What the task asks:
Copy the blog excerpt starting at "In non-food consumer" and ending at "children into geniuses.", substituting "rebates" for every "refunds".
Begin Selection
In non-food consumer news, another indirect admission of deceptive labeling:
The Walt Disney Company is now offering refunds for all those “Baby Einstein” videos that did not make children into geniuses.

They may have been a great electronic baby sitter, but the unusual refunds appear to be a tacit admission that they did not increase infant intellect.

Two strikes for poetic justice in one day. Too bad that's kind of an anomaly.

*A note on Quaker Life: as we were standing in front of a cereal display deciding between Life, Cheerios, and Wheaties I said "I'm tired of Life." A man pushing a cart nearby came over and said he was relieved that I meant Life the cereal -- "You looked healthy," he said. I explained that they had run a lot of specials last summer and that I had been eating it all the time. I don't know if it was a smart choice, but it's definitely an attention getter to be tired of Life.

Friday, October 23, 2009

Totoro

We ate at the very pleasant Totoro restaurant near the campus this evening. Foreground: my chicken teriyaki. Opposite side of table: Len's tuna sashimi on rice. A lot of sushi now is served at fusion restaurants -- with a side of pretension that multiplies the cost. Note that I have no comment about something called authenticity.

This time I hope they mean it!

From today's L.A.Times, Bill giving FDA new powers to oversee food supply has wide support --
Legislation granting the Food and Drug Administration new powers to oversee the nation's food supply has elbowed its way onto Congress' crammed calendar with bipartisan support and rare agreement between consumer groups and an industry stung by product recalls.

The legislation, sponsored by Sen. Richard J. Durbin (D-Ill.), would require the FDA to step up inspections of food facilities and to issue new rules to improve the quality of imported food and to combat contaminants in fresh produce. The measure also would give the agency authority to recall products on its own, instead of relying on industry cooperation.

Tuesday, October 20, 2009

Pizza for the Pope

Italian pizza is usually attributed to the cuisine of Naples, and said to be a peasant dish. Bartolomeo Scappi, cook to the Popes of sixteenth century Rome, offered several pizza recipes in his comprehensive cookbook* which I talked about yesterday. His pizza has a pastry base. That's about the only similarity to 20th century garnished tomato-cheese pies with a bread-dough base. Here's a sample pizza recipe from his book:
Get two pounds of fine flour and make up a dough with six ounces of Parmesan cheese that has been ground in a mortar, moistened with a fat broth and rosewater and strained; add in three ounces of sugar, six egg yolks, three ounces of breadcrumb soaked in a fat broth, half an ounce of cinnamon and half an ounce of cloves and nutmeg together. Knead the dough for an hour and make a thin sheet of it. Brush melted butter on it and make a twist of it with the sheet rolled in four layers lengthwise; brush it with melted butter that is not too hot. With that twist make several small cakes, fry them in butter or rendered fat and bake them in an oven in a tourte pan [illustrated, right, top 2 rows] just as twists are done. Serve them hot with sugar over them. (p. 493)
End Selection
Begin Given entries
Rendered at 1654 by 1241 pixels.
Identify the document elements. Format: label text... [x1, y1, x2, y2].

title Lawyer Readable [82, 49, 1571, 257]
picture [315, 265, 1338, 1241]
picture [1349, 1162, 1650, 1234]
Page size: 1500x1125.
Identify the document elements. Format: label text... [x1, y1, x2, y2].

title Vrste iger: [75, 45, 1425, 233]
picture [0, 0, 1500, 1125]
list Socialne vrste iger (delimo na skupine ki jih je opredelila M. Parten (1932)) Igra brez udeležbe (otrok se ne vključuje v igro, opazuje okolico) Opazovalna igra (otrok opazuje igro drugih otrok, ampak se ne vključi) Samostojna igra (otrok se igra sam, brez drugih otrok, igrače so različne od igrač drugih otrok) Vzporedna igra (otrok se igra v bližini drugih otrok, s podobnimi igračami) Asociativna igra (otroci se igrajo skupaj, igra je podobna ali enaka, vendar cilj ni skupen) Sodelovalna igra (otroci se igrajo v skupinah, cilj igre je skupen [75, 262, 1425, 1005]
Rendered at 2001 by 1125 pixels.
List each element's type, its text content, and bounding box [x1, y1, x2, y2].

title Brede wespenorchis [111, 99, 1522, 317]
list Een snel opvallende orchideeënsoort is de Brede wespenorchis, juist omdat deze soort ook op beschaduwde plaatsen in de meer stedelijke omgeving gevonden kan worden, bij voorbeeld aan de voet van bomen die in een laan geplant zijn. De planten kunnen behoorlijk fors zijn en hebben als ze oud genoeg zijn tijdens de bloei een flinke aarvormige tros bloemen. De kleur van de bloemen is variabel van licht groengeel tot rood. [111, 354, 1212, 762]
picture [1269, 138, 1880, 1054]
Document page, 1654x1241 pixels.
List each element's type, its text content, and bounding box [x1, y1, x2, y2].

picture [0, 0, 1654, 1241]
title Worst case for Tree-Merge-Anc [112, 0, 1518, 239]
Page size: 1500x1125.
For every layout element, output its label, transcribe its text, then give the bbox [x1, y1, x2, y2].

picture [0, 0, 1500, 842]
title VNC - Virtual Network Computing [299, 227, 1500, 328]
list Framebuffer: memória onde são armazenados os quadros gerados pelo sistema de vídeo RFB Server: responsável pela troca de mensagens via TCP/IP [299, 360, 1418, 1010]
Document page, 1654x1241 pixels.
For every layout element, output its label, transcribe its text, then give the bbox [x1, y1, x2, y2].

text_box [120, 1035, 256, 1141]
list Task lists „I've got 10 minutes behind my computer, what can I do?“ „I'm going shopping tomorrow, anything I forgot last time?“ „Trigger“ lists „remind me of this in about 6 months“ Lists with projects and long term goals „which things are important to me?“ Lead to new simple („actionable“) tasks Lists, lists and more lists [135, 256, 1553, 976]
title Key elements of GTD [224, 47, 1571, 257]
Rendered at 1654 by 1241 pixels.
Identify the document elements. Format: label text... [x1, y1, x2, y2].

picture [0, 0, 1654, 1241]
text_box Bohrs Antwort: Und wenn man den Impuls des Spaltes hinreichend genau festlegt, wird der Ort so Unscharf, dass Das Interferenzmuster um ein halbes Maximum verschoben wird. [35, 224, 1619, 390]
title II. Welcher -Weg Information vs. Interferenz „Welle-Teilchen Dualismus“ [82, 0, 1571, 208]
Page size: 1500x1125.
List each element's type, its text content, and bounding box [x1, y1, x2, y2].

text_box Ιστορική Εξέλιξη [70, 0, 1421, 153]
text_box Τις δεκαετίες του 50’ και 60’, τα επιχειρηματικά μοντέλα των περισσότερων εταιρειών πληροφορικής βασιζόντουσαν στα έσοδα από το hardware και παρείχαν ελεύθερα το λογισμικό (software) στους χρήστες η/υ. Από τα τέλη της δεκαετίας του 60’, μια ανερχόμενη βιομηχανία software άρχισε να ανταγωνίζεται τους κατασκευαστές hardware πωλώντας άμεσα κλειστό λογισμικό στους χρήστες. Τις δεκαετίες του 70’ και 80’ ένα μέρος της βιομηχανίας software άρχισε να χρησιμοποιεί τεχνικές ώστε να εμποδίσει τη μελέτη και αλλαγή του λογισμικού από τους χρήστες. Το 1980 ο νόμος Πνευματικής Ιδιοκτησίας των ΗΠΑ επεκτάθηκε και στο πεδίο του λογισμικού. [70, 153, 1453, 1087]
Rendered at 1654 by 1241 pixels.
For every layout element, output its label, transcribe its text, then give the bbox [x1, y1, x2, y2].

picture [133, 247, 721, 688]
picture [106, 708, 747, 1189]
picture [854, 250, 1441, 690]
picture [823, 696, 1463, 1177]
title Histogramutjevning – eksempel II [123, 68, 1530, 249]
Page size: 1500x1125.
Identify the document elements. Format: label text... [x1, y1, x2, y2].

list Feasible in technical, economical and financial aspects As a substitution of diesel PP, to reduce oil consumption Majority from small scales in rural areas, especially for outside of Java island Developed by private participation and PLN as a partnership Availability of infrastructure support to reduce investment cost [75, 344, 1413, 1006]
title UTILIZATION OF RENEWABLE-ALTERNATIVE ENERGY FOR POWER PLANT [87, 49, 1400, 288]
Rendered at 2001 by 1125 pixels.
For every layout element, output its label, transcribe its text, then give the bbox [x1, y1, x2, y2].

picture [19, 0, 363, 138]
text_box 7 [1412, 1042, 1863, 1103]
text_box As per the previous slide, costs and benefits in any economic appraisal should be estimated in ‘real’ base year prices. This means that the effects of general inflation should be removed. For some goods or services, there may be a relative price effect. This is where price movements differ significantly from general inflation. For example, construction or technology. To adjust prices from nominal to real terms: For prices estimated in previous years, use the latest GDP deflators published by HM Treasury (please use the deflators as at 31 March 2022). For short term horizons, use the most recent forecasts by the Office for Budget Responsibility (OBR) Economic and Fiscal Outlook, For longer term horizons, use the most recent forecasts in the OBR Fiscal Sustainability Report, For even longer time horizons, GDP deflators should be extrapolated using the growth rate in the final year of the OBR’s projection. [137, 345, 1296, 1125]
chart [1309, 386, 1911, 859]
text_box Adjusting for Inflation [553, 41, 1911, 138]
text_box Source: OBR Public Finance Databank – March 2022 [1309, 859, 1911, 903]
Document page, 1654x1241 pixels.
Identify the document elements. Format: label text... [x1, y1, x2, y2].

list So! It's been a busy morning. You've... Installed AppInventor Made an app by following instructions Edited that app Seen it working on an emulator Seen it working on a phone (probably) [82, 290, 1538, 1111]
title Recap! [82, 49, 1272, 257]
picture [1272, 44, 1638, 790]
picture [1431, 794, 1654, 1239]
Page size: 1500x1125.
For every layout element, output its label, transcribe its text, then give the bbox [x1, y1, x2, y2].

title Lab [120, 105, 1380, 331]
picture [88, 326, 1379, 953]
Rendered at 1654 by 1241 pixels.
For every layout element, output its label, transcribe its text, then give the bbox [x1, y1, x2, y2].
End Given entries
Complete answer:
In non-food consumer news, another indirect admission of deceptive labeling:
The Walt Disney Company is now offering rebates for all those “Baby Einstein” videos that did not make children into geniuses.